Something wildly unexpected happened the other day: Film director Roman Polanski was taken into custody in Switzerland for his rape of a 13-year-old girl at Jack Nicholson’s house in 1977. The grand jury transcript is stomach-turning. His victim, Samantha Gailey, said the director plied her with champagne and drugs and asked her to remove her clothes for pictures in a hot tub. Polanski then had sex with her despite her resistance and requests to be taken home. He pleaded guilty to the lesser offense of sex with a minor, but fearing a prison term, he fled the country.
Now something utterly expected is happening: Morally bankrupt libertines in Hollywood and other artistic banana republics are rushing to Polanski’s defense.
Welcome to the world of Roman Polanski, Child Rapist/Victim.
Has-been actress Debra Winger joined the first line of ludicrous defense, since she was president of the jury of the Zurich Film Festival, where Polanski was headed to receive a lifetime achievement award when he was apprehended. Let’s hope Winger is never allowed to serve on a real jury. She simply doesn’t care about Polanski’s guilt. He is a filmmaker and an artist, and for this crowd anything and everything goes.
Winger denounced Swiss authorities for their "philistine collusion" in arresting Polanski, and then whined that "this fledgling festival has been unfairly exploited, and whenever this happens the whole art world suffers." Of Polanski, she declared with a flourish: "We stand by and await his release and his next masterwork."
The Huffington Post, the Internet’s most infamous hangout for deranged celebrities, carried a series of pathetic Polanski defenses. Winning the Artists Are Above The Law Award was an ambitious film critic named Kim Morgan, who grotesquely channeled the Winger vibe: "I’ve always contended that Polanski has depicted women with complication, humanity, ugliness and most important, empathy. Polanski is an artist, an acute observer of life’s darkness and absurdities on the level of Dostoevsky or Nietzsche."
Yes, that Polanski was so full of empathy as he ignored the little girl repeatedly saying "No" while he molested her.
She then wrote, "I write this not to defend statutory rape, I write this to study the visions of a troubled, talented human being, a human being who has gone through real horror himself and a human being who also happens to be one of the greatest filmmakers alive." But she also said she opposed his arrest.

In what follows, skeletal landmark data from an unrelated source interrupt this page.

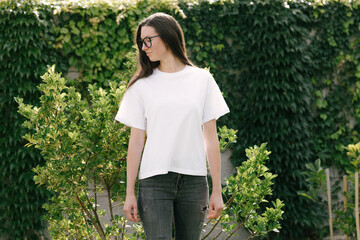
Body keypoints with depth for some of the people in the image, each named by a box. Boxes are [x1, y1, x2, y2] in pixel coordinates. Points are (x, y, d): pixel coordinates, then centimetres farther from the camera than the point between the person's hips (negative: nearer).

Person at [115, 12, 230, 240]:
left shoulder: (202, 80, 7)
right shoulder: (142, 85, 7)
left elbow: (211, 138, 7)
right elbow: (136, 141, 6)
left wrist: (217, 191, 3)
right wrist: (130, 193, 1)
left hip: (194, 179, 1)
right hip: (154, 180, -1)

She was defending a rapist — but not statutory rape, see.
An even bigger lout is Miramax studio boss Harvey Weinstein, who organized a petition of filmmakers to demand freedom for Polanski: "Whatever you think about the so-called crime, Polanski has served his time." (He served 42 days before he skipped out on sentencing.) Polanski is not only excused because he is an "artist," he is a "humanist" and even a "scapegoat." Weinstein supported a documentary last year arguing that the real injustice came not from the rape, but from the oppression of Polanski by his prosecutors/persecutors in Los Angeles.
Weinstein compounded the foolishness by circulating a petition of famous directors who’ve joined the protest. Amazingly, the list includes Woody Allen, another famous dirty old man in Hollywood, who scandalously carried on a sexual relationship with an adopted stepdaughter 34 years his junior, and then married her.

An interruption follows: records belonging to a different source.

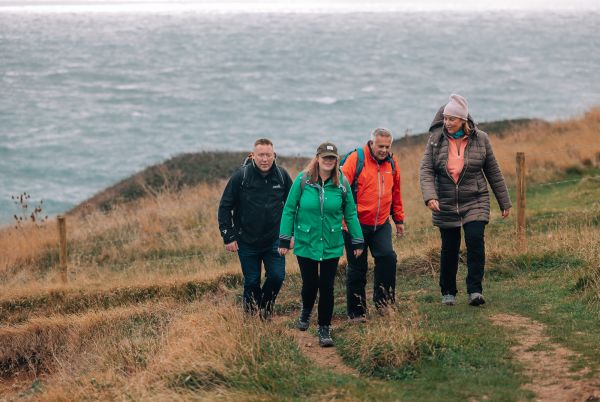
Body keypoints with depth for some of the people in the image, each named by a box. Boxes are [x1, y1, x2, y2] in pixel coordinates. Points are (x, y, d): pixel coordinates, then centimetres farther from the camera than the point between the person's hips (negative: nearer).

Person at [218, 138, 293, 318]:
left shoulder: (282, 175, -2)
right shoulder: (241, 176, -11)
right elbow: (225, 207, -5)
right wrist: (228, 236, -7)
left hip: (274, 240, 2)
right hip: (247, 242, -2)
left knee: (277, 276, -5)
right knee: (251, 282, 5)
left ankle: (266, 305, 23)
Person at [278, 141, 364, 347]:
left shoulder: (342, 183, -4)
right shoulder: (303, 180, -9)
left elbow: (350, 214, 5)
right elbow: (289, 210, -3)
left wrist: (357, 241, 6)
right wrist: (284, 239, -4)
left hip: (332, 245, 1)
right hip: (305, 243, -1)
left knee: (327, 287, 1)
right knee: (310, 284, 6)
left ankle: (325, 329, 15)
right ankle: (306, 311, 40)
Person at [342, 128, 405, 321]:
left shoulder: (392, 162, 8)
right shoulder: (356, 159, -9)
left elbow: (396, 193, 19)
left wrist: (399, 219, 23)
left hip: (381, 224, 4)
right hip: (357, 223, -4)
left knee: (387, 257, -18)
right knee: (357, 268, 4)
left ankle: (383, 300, -3)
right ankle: (356, 311, 14)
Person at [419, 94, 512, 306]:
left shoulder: (480, 139, -2)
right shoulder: (436, 139, -2)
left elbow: (493, 172, 6)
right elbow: (426, 170, -7)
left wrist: (505, 203, 10)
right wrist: (430, 196, -25)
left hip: (475, 202, -1)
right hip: (446, 204, 1)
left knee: (475, 240, -18)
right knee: (449, 248, 6)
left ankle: (475, 290, -13)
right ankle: (448, 292, 22)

Then there’s Whoopi Goldberg, whose defense of Polanski on ABC’s "The View" was that "it wasn’t rape-rape," since he pleaded guilty to sex with a minor. Earth to Whoopi: It was statutory rape. It was non-consensual. Goldberg claimed everybody needed to wait for facts, even though the facts of the rape are crystal clear, as is the justice this man tried to evade. None of that matters to her.
Amoral Goldberg also trotted out the "Europe favors pedophilia" defense: "We’re a different kind of society. We see things differently. The world sees 13-year-olds and 14-year-olds — in the rest of Europe, they are seen, often times (as adults) … I do know that not everybody agrees with the way we see things."
She has a point there. In France, the culture minister is outraged: "Scary America … has just shown its face."
For his part, Polanski was always mystified that anyone cared about his hideous, felonious behavior. He thought everyone wanted to do what he did, as he proclaimed in an interview with novelist Martin Amis in 1979: "If I had killed somebody, it wouldn’t have had so much appeal to the press, you see? But … f—ing, you see, and the young girls. Judges want to f— young girls. Juries want to f— young girls. Everyone wants to f— young girls!"
But as more than one Catholic leader has observed, what if his name were Father Roman Polanski? Oh, then they’d all be singing a different tune, wouldn’t they? Hypocrites.